The material that follows is excerpted from a running sketch on The Amanda Show, a Nickelodeon series starring Amanda Bynes that ran from 1999 to 2002. Its basic premise is indeed strikingly similar to Be Kind Rewind's. The weirdly-accented staff of the Blockblister video store (apparently an Eastern European man and his son and daughter) palm customers off with their own crummy versions of The Wizard of Oz, Titanic, Scream and the like. Their response to complaints is the rousing refrain: "This movie is better. Muuuch better!"
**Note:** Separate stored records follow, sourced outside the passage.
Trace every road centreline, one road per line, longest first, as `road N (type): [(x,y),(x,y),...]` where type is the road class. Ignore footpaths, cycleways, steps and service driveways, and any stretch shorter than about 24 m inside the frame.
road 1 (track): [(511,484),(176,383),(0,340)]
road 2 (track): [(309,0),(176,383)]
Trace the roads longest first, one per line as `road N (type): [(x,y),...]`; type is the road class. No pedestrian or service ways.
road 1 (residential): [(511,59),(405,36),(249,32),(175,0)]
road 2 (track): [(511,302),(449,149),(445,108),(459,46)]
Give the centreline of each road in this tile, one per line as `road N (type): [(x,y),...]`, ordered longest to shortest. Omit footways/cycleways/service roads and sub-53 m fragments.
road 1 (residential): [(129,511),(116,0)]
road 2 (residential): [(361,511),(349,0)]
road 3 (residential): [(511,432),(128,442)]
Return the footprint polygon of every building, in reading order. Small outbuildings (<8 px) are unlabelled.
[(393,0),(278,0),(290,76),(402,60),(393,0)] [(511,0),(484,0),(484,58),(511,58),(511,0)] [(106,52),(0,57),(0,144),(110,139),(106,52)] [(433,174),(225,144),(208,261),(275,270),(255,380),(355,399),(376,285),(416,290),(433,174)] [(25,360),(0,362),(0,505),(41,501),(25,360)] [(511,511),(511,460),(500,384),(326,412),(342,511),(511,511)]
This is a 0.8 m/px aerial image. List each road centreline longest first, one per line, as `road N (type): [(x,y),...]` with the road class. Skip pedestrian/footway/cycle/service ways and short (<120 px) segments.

There's no reason to believe Gondry had even heard of The Amanda Show, let alone ripped it off. The YouTube clip certainly doesn't show any identical jokes, just a similar basic concept, and more than one person can have the same funny idea. (See also Rushmore and Jonathan Caouette's high-school production of Blue Velvet.) Gondry might, however, appreciate the characters' can-do ethos - in another episode they develop their own alternative to DVD using a lawnmower and blocks of wood - and kudos should go to The Amanda Show for developing a sketch based on user-generated content before YouTube even existed.
If Be Kind Rewind is about anything, it's about how a pre-existing idea can be reshaped to suit the needs and pleasures of a new time - a notion, in fact, that is inseparable from the history of art. And if we want a sign that this idea's time has come, we just have to look at the video store customers' reactions: in The Amanda Show, they are angry and frustrated by these mash-ups; in Be Kind Rewind, they can't get enough of them. And now they're uploading their own.